Portugal veio como convidado do governo brasileiro à reunião do G-20. Como está sendo sua participação nesse fórum?

Nós apreciamos muito o convite que o Brasil nos fez. Foi um gesto de reconhecimento do papel de Portugal no cenário internacional. Portugal é um país que tem uma visão muito própria do mundo. Estamos geograficamente localizados no continente europeu, mas temos um mundo econômico, cultural, histórico, diplomático e afetivo que transborda as fronteiras da Europa. Isso é uma óbvia vantagem para o Brasil e para Portugal. Estamos muito satisfeitos pelo presidente Lula ter nos feito o convite. Posso dizer que este fórum está tendo um grande êxito diplomático para o Brasil.

Como o senhor avalia as propostas que o Brasil trouxe para as discussões?
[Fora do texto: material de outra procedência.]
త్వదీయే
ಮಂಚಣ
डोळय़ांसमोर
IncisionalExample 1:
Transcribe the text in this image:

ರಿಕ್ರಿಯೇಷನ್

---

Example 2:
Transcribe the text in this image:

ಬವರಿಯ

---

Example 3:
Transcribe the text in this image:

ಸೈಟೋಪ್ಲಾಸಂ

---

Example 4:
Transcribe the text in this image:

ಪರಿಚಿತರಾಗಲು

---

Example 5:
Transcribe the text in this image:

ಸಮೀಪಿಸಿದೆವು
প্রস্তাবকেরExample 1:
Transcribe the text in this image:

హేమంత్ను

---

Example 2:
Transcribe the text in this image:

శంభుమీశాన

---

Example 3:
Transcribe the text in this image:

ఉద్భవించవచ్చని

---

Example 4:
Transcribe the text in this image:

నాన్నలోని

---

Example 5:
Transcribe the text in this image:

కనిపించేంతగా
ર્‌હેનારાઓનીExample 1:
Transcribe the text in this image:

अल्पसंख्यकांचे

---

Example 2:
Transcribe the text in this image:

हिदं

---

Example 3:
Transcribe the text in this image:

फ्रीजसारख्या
O Brasil apresentou três temas que são certeiros. O tema das desigualdades, da tributação e da dívida dos países. Sobre o tema das desigualdades, essencialmente foi tratada a urgência de se ter, em todos os países, sistemas de saúde, pré-escolares e de acompanhamento das famílias e de seus rendimentos; de erradicação da pobreza extrema e também de fenômenos de exclusão mais complexos como os da geopolítica internacional e da crise ambiental em que vivemos. As desigualdades e as alterações climáticas atingem desproporcionalmente os países do sul, que sofrem mais por terem menos recursos para fazerem frente a esses fenômenos.

O segundo tema trata da tributação, ponto que precisamos superar. Para isso está sendo proposto um sistema global que permita que os Estados tenham uma tributação cada vez mais transparente e mais equitativa. Isso só será possível se houver uma forte cooperação internacional.
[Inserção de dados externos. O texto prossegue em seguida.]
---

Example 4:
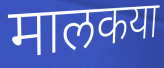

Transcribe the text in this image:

मालकया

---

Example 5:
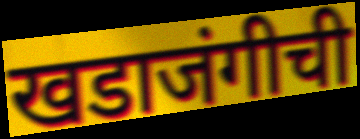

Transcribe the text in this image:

खडाजंगीची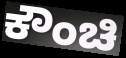
ಕೌಂಚಿ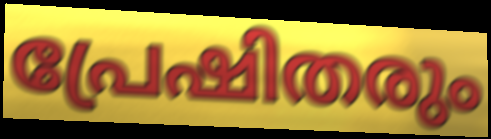
പ്രേഷിതരും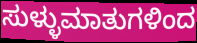
ಸುಳ್ಳುಮಾತುಗಳಿಂದ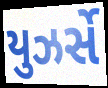
યુઝર્સે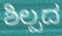
ಶಿಲ್ಪದ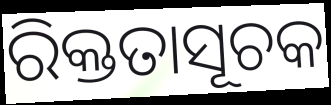
ରିକ୍ତତାସୂଚକ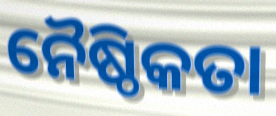
ନୈଷ୍ଠିକତା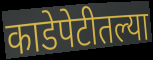
काडेपेटीतल्या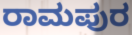
ರಾಮಪುರ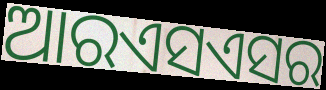
ଆରଏସଏସରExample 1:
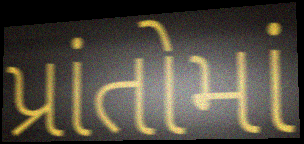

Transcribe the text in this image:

પ્રાંતોમાં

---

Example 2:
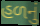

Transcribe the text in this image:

હળનું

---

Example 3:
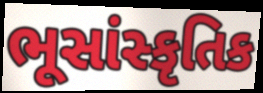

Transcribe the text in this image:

ભૂસાંસ્કૃતિક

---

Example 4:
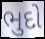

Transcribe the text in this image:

ભુદો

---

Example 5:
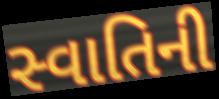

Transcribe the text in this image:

સ્વાતિની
Houve pontos de convergência de países muito importantes sobre a necessidade de se fechar um acordo tomando como base os pilares da OCDE. O pilar mais avançado estabelece uma tributação mínima de 15%, para todas as empresas com faturamento acima de € 750 milhões (cerca de R$ 4 bilhões) na União Europeia. Essa diretiva está sendo tratada pelos países e a ideia é entrar em vigor em 2025. Vai ser um grande salto.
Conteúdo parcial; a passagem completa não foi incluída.